The two now gave rein to their horses and within briefer time than would be supposed, every man in New Constantinople knew of the arrival of the couple and had given them right royal welcome. It was the most joyous incident in the history of the little mining settlement. Every one knew of the corroding grief of Nellie Dawson, and there was not a heart that did not go out in sympathy to her. All were gathered around and within the crowded quarters of the Heavenly Bower, where the two men and Nellie ate their happy evening meal. Then the pipes were lighted, and with the girl perched upon her father’s knee, the rest listened to his story, which he summarized, leaving the particulars for a more convenient occasion.
“I am sorry my long silence caused misgiving,” said he looking round in the faces of his friends, “but it could not be very well helped. You have noticed that whereas I left New Constantinople with two arms, I am now one short. As I told Nellie, that happened in the very last days of the war. It was quite a loss, but you have little idea of how soon a man can become accustomed to it. The fact is,” added the soldier, with a grim smile, “things are moving so well with me that I wouldn’t give much to have the old limb back again. I have no doubt General Howard feels the same way.”
“The pruned oak is the strongest,” observed Parson Brush.
“Provided it isn’t pruned too much. With my wound came an attack of fever, which brought me nearer death than I ever was in battle, but I came out of it all and here we are.”
“What route did you take, captain?” asked Wade Ruggles.
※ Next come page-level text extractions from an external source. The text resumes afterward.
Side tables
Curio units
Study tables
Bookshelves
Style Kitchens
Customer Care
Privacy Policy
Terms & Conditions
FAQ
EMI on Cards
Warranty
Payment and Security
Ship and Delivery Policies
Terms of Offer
“By steamer to the Isthmus, then up the coast to San Francisco. There the lieutenant and I joined a party to Sacramento and each bought a good strong horse. He had brought his dog Timon all the way from Virginia, where he was given to him by an old friend who wore the gray. We were hopeful of meeting Vose Adams in Sacramento, but he had not been there for weeks. Instead of him, whom should we come across but Ike Hoe, who was also getting ready to start for this place. We three set out nearly ten days ago, but Ike is still in the mountains.”
This was said with so grave a face that all knew what it meant.
“I never heard of the Indians being so troublesome. For three days and nights it was little else than fighting. In the darkness we would steal off and hunt for some new way through the mountains, but it mattered not where we went, for we were sure to run against some of them.”
“How was it that Hoe met his death?” asked the parson.
“It was on the third night. We hadn’t seen a thing of the Indians since the noon halt and were hopeful they had given up the hunt for us. We hadn’t eaten a mouthful for twenty-four hours and were hungry enough to chew our boots. Ike found a place among the rocks, where a camp fire couldn’t be seen for more than a few rods and started a blaze. The lieutenant had brought down an antelope, and if we could get a chance to cook the steak, we were sure of the right kind of a meal. Well, we broiled enough to give each all he wanted. Ike leaned back with a pleasant smile on his face and remarked that it was worth all the risk to get such a feast, when I caught the flicker of something like the dart of a small bird between him and me. Before I could make out what it was, Ike gave a groan, and rolling over backward, never spoke or stirred. I saw the feathered end of an arrow sticking up above his breast. The head had gone clean through him and it must have split his heart in two.”
“But was neither you or the lieutenant harmed?”
“That is the remarkable part of it. The lieutenant saw the arrow before I did and warned me. We darted back in the darkness with our guns ready, but saw and heard nothing more of the Indians. What was remarkable about it was that only the single arrow should have been launched at Ike.”